● **Extrait de page**:
━━━
Le maître d’écurie de sumo Shikoroyama (à droite) avec le lutteur Abi à Nagoya en juin 2019

Malgré sa vitalité et ses qualités athlétiques, le sexagénaire, comme de nombreux membres de sa famille, a vu sa vie écourtée par une mauvaise santé. Sa mère est décédée d’un cancer peu de temps avant qu’il ne devienne rikishi et il a alors choisi son nom de jeune fille – Terao – comme shikona lorsqu’il rejoindra le sumo professionnel.

Ses deux frères aînés – tous deux également rikishi – sont décédés en 2019 et 2020, respectivement à 59 et 60 ans. Le premier de ces hommes a combattu sous le shikona de Kakureizan et a atteint la division juryō, tandis que le dernier, comme Terao, a atteint le rang de sekiwake sous le nom de Sakahoko. Tous les trois étaient membres de l’écurie Izutsu de leur père, Sakahoko succédant à l’aîné en tant que oyakata pour former celui qui allait devenir le yokozuna Kakuryû.

Izutsu Beya

Bien qu’il ne s’agisse pas d’une lignée comparable à la dynastie Hanada – qui a produit trois yokozuna et un ôzeki en l’espace de deux générations – Shikoroyama, avec son père et ses frères, a eu un impact significatif sur le sport tant à l’intérieur qu’à l’extérieur du ring au cours de ce dernier demi-siècle.

Le dernier membre de cette famille du sumo fut une figure populaire jusqu’à sa mort.

De nombreux rikishi à la retraite, y compris d’anciens yokozuna et ôzeki, sont capables de parcourir les couloirs du Kokugikan sans être reconnus par les fans occasionnels, mais la puissance de Terao ne s’est guère atténuée, même 20 ans après sa dernière participation à un tournoi.
━━━
● **Informations fournies**:
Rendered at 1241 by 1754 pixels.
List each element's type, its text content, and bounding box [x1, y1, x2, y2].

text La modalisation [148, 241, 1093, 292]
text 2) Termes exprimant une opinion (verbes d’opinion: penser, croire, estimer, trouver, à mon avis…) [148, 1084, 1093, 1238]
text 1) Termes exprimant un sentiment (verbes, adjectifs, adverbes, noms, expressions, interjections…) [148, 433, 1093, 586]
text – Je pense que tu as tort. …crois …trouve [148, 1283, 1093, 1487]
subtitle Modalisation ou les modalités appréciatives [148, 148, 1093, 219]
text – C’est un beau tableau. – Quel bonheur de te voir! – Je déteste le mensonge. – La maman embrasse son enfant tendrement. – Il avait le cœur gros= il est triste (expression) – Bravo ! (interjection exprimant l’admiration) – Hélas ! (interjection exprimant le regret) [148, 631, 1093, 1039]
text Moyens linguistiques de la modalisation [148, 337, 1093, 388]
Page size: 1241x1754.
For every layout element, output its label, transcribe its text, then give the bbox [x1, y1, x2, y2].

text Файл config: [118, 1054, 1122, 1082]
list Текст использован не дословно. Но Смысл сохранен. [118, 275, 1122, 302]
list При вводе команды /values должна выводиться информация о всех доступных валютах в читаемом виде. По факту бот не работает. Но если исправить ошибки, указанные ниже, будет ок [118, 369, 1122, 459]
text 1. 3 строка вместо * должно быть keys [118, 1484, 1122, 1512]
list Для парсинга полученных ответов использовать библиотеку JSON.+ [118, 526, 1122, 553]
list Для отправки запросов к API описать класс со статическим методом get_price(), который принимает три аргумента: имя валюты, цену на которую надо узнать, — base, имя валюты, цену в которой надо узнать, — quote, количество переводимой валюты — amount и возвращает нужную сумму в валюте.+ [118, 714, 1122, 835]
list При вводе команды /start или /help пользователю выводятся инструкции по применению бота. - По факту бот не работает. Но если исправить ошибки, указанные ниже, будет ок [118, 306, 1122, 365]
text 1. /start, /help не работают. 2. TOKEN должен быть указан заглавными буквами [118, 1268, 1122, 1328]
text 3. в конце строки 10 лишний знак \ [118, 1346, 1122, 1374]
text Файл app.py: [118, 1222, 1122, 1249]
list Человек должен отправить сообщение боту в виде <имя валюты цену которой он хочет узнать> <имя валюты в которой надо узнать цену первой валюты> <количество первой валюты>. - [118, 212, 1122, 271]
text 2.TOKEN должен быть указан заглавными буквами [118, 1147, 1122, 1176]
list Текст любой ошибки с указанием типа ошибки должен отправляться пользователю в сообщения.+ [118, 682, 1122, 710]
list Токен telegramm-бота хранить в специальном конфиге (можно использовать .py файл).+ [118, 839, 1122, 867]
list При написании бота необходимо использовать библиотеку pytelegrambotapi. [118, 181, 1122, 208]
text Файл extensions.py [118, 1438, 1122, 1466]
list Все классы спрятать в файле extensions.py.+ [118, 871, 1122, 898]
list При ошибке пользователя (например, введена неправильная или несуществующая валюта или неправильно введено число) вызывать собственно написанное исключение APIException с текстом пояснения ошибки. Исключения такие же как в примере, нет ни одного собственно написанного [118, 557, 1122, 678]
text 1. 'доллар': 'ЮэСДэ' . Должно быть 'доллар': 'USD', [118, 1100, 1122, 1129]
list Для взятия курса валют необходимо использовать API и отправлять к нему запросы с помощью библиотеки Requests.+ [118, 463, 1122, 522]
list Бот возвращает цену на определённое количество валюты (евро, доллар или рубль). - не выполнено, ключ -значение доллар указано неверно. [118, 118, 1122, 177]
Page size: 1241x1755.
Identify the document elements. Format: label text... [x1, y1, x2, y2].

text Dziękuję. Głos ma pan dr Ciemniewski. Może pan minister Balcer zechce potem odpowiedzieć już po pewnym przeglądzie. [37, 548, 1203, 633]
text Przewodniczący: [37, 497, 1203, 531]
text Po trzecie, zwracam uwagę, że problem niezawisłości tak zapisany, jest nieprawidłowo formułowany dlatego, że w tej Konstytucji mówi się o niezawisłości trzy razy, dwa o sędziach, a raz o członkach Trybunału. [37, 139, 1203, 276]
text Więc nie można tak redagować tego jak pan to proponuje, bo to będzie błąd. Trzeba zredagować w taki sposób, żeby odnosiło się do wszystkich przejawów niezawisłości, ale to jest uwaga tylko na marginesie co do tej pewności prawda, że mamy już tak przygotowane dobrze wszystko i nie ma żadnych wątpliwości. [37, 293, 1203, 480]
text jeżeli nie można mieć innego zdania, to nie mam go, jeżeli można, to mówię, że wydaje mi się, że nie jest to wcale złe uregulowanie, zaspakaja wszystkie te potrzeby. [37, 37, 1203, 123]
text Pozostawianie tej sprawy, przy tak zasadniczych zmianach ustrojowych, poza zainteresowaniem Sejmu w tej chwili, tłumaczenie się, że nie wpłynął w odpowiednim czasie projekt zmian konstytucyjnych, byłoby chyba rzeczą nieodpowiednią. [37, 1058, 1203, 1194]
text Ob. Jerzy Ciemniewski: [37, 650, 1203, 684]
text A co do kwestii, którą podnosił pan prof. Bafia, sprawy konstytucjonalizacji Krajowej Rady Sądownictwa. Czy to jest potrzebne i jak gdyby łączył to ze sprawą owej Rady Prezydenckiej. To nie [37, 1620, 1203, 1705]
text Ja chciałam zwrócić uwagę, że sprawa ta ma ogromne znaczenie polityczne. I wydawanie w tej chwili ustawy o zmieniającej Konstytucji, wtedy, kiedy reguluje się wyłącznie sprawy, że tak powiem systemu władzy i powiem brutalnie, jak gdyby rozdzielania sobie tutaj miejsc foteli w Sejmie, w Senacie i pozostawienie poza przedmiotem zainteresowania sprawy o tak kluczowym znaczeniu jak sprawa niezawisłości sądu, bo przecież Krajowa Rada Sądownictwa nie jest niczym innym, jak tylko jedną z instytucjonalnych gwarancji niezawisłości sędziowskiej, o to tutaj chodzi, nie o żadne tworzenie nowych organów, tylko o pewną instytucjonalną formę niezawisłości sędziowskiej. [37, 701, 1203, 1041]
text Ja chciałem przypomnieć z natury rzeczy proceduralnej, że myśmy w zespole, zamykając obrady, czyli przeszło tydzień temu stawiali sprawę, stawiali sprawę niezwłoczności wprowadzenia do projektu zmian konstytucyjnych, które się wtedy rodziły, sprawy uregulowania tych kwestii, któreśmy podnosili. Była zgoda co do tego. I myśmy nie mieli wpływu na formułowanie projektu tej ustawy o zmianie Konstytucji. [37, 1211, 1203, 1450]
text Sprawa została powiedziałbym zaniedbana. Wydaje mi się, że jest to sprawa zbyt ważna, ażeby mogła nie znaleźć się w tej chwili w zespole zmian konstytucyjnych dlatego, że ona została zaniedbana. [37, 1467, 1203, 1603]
━━━
● **Liste des activités**:
(1) Recopiez le passage de l'extrait sur le sumo qui commence à « Bien qu’il ne » et se termine à « ce dernier demi-siècle. ».
(2) D'après l'extrait sur le sumo, quel rang Sakahoko a-t-il atteint ?
(3) Indiquez si chacune des affirmations suivantes concorde avec l'extrait sur le sumo, en citant les mots décisifs : (a) la mère de Terao est morte d'un cancer ; (b) Kakureizan a atteint le rang de sekiwake ; (c) la dynastie Hanada a produit trois yokozuna.

● **Corrigés par tâche**:
(1)
Bien qu’il ne s’agisse pas d’une lignée comparable à la dynastie Hanada – qui a produit trois yokozuna et un ôzeki en l’espace de deux générations – Shikoroyama, avec son père et ses frères, a eu un impact significatif sur le sport tant à l’intérieur qu’à l’extérieur du ring au cours de ce dernier demi-siècle.

(2) Le rang de sekiwake.

(3)
(a) Oui : « Sa mère est décédée d’un cancer peu de temps avant qu’il ne devienne rikishi ».
(b) Non : « Le premier de ces hommes a combattu sous le shikona de Kakureizan et a atteint la division juryō ».
(c) Oui : « qui a produit trois yokozuna et un ôzeki en l’espace de deux générations ».